Dimanche 11 juin 2006

Ce matin à la brocante du Pecq, j’achète Les enfants terribles, histoire de ne pas repartir les mains vides. Pendant que je flâne, mon téléphone vibre dans ma poche, deux petits coups brefs. C’est un texto génial de J*-E*. Exactement le genre de texto qu’il faut m’envoyer pour me séduire, bravo, il est très fort.

« Antonin, quels sont les rêves des catalpas du vert galant ? Es-tu dispo pour prendre un p’tit verre, ce mardi à 21h00, place du Pont-Neuf ? J*-E* »

J’ai besoin d’un dictionnaire pour comprendre qu’un catalpa est un arbre, et d’un plan de Paris pour découvrir qu’il y a un « square du Vert-Galant » près de la place du Pont-Neuf.

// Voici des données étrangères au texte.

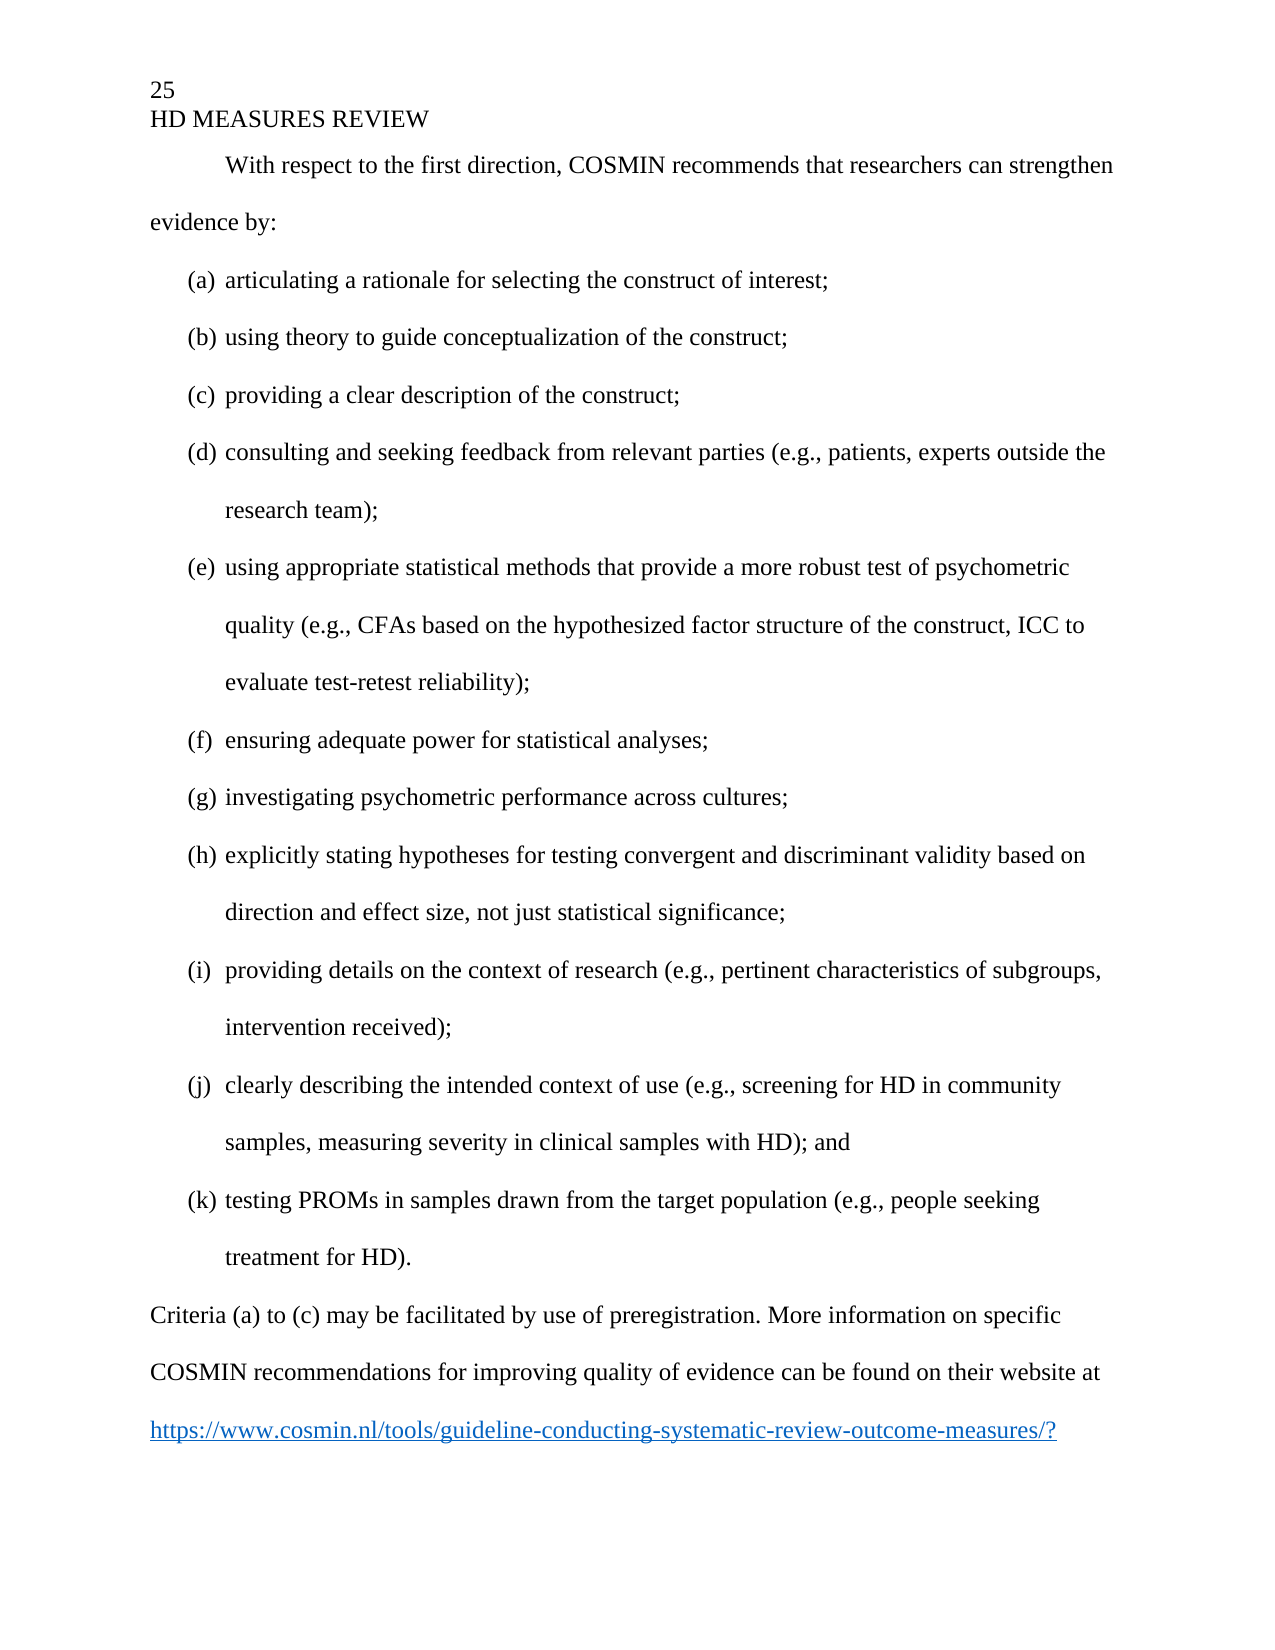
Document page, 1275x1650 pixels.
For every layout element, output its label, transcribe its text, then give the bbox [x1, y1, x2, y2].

text With respect to the first direction, COSMIN recommends that researchers can strengthen evidence by: [150, 150, 1125, 236]
list investigating psychometric performance across cultures; [187, 782, 1125, 811]
list testing PROMs in samples drawn from the target population (e.g., people seeking treatment for HD). [187, 1185, 1125, 1271]
list providing details on the context of research (e.g., pertinent characteristics of subgroups, intervention received); [187, 955, 1125, 1041]
list ensuring adequate power for statistical analyses; [187, 725, 1125, 754]
list consulting and seeking feedback from relevant parties (e.g., patients, experts outside the research team); [187, 437, 1125, 524]
list providing a clear description of the construct; [187, 380, 1125, 409]
list articulating a rationale for selecting the construct of interest; [187, 265, 1125, 294]
list using theory to guide conceptualization of the construct; [187, 322, 1125, 351]
list clearly describing the intended context of use (e.g., screening for HD in community samples, measuring severity in clinical samples with HD); and [187, 1070, 1125, 1156]
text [150, 1300, 1125, 1444]
list explicitly stating hypotheses for testing convergent and discriminant validity based on direction and effect size, not just statistical significance; [187, 840, 1125, 926]
list using appropriate statistical methods that provide a more robust test of psychometric quality (e.g., CFAs based on the hypothesized factor structure of the construct, ICC to evaluate test-retest reliability); [187, 552, 1125, 696]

C’est avec des tonnes de regrets que je suis obligé de dire que non, ce n’est pas possible à 21 heures parce que je veux pas rentrer chez moi trop tard, la nuit — c’est ce que j’explique dans le message que je laisse sur son répondeur. J’espère que je n’ai pas eu l’air trop con.

À l’heure où j’écris, j’attends qu’il me rappelle. Normalement, il le fera, car c’est lui qui a pris l’initiative du rendez-vous — situation inédite pour moi.


Ça y est, il m’a appelé ! C’était très chouette (« top », comme il dirait). On a causé huit minutes, ce qui paraît dérisoire (mais qui m’arrive très rarement) et on a rendez-vous, cette fois, mercredi.


Cette rubrique « Carnets » reprend le journal que j’ai commencé à tenir en 2003. Dans ce carnet no8 (intitulé Croissance exponentielle, 19 mars – 23 juin 2006), j’ai dix-huit ans.